Gunawan, by her own reckoning, entered the health food business by accident. A real estate agent by trade, Gunawan said a friend recommended that she try the raw foods at Café Gratitude in San Francisco after she had a bout of brain fog and other digestion-related health problems. Gunawan was blown away. Not only was the food delicious — it improved her health in the space of a few months, she says.
“I was like, ‘Wow, if this helps me, this should help other people,’” Gunawan said.
Gunawan opened Café La Vie in downtown Santa Cruz in 2005, serving a wide variety of raw, vegetarian meals and drinks. Though the restaurant itself closed in 2009 amid the looming financial pressures of the Great Recession, Gunawan kept the business’ juice-making apparatus going, distributing the goods at farmers markets throughout Santa Cruz County.
And so La Vie’s current business model was born. Now operating from a kitchen and “tasting room” near downtown Watsonville, La Vie employs about 30 people who manufacture, market and sell the company’s eclectic array of foods and beverages at 24 farmers markets throughout Santa Cruz County and the San Francisco Bay Area. Mainstays are La Vie’s beet kvass — a traditional fermented beverage with roots in Eastern Europe that the company inoculates with “millions of active probiotics per ounce” — and its Green Smoothie, made with sprouted almond milk, kale, bananas and vanilla bean powder. New to the menu are a line of premade soups and salads, which Gunawan said are tailored to people with lifestyles similar to hers.
“Busy people, they want to have healthy food, too,” Gunawan said. “Sometimes I just want to grab a jar and eat it in the car.”
So you might be asking: How do the drinks taste?

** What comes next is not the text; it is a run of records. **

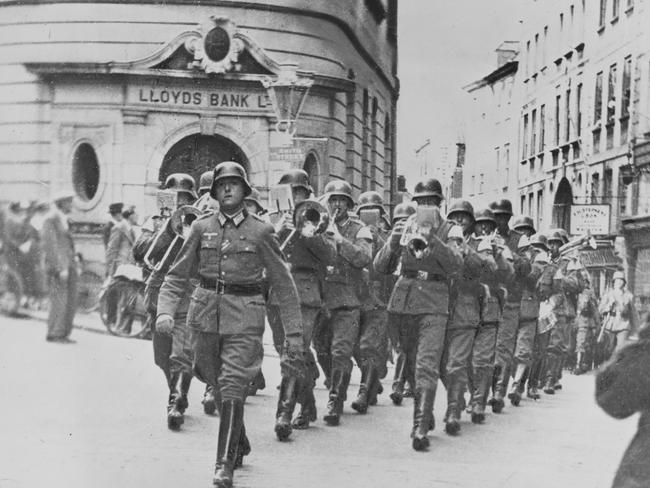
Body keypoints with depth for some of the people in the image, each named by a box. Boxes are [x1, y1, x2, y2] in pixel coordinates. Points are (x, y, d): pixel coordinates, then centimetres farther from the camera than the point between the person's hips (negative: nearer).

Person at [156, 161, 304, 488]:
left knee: (233, 388, -11)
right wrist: (165, 311, -11)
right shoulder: (201, 228, 6)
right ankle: (239, 441, 41)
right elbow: (177, 276, 7)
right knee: (215, 380, 15)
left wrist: (294, 334, -4)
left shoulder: (261, 232, -1)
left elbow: (283, 285, 1)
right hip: (205, 314, 3)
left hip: (244, 318, -3)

Kareem Hyver, who staffs La Vie’s stand at the downtown Santa Cruz farmers market on Wednesdays, recommended I try a bottle of the Green Smoothie, which happened to be in the half-price ice bin. The drink is relatively rich and thick in texture, but has a refreshing finish that seems to stem from the kale and banana.

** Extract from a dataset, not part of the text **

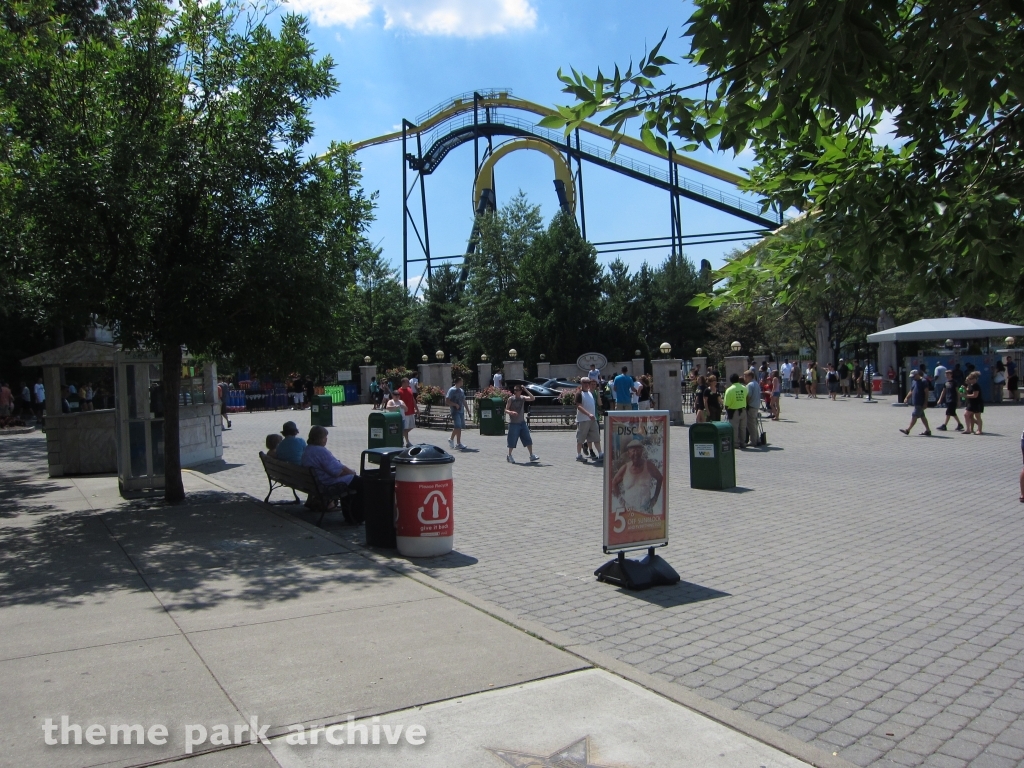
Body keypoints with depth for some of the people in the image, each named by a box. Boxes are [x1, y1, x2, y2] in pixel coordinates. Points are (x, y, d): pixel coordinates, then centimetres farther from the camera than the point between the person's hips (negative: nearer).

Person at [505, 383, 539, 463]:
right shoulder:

The “Blood” beet kvass, though having a name, color and salinity that conjures Vlad the Impaler-esque images, is actually quite delicious. The apple and pomegranate in it lend a good amount of tartness, rounded out by the earthy, salty taste of its kvass base.
Hyver said he essentially lives off the stuff, having a bottle of the company’s Refreshing Green mulberry leaf and peppermint juice in the morning, a Blood juice in the early afternoon, and a turmeric shot to help with exercise-related inflammation.

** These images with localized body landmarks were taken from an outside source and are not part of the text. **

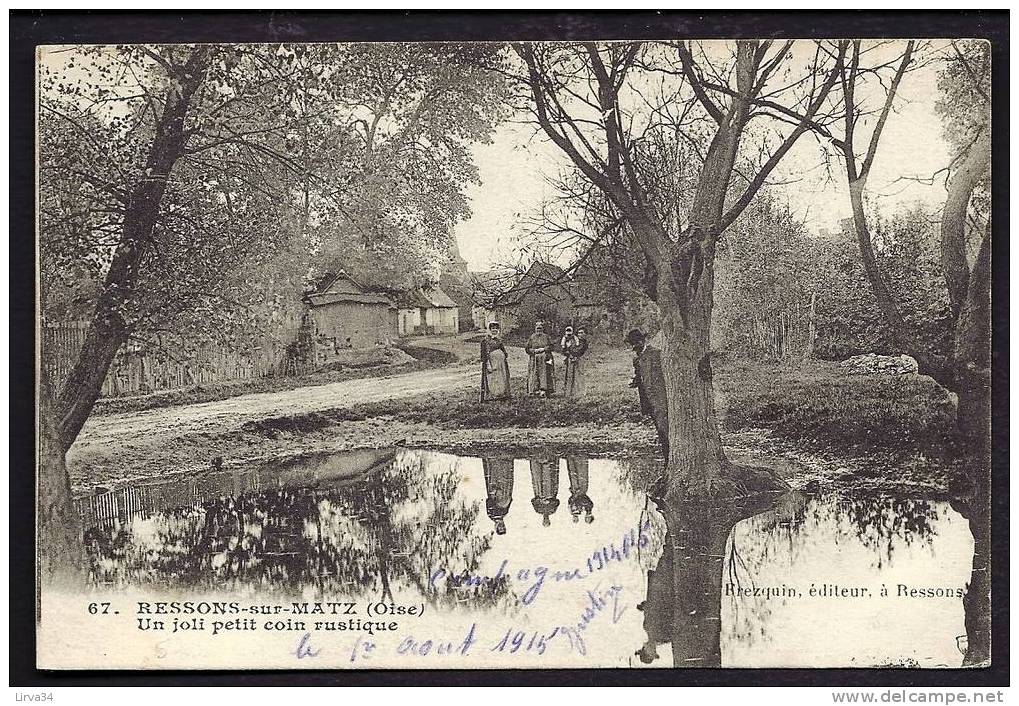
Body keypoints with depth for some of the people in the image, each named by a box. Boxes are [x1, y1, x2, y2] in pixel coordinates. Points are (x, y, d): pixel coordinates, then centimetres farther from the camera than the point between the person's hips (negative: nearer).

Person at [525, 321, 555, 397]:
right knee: (535, 374, -4)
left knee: (544, 374, -8)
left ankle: (543, 390, -13)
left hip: (545, 359, -1)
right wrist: (534, 350, -9)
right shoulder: (532, 337, 8)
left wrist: (543, 349, -10)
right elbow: (527, 348, 6)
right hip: (534, 359, 1)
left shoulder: (546, 337, 8)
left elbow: (551, 346, 4)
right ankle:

“I’ve been working [for La Vie] for about a year now, and since then I’ve lost 30 pounds,” Hyver says. “I’ve taken on a much healthier mindset.”
Of course, there’s an elephant in the room: La Vie’s drinks are rather pricey. Twelve-ounce bottles of its kvass drinks run between $9 and $10, while the almond and coconut-based drinks are upward of $10. The company also offers six-drink starter kits it says will jump-start various parts of the body (the liver, the digestive tract, the immune system) for $60.
For Gunawan, it’s all about priorities.
“A lot of our customers care about where they get their food from and want to support local business,” she said. “A lot of them are foodies, who don’t care as much about the price point as they do the quality and the taste of the food.”
La Vie sets up shop at the farmers markets in downtown Santa Cruz, the Westside, Live Oak, Felton and Scotts Valley. See its website for a full list of its locations.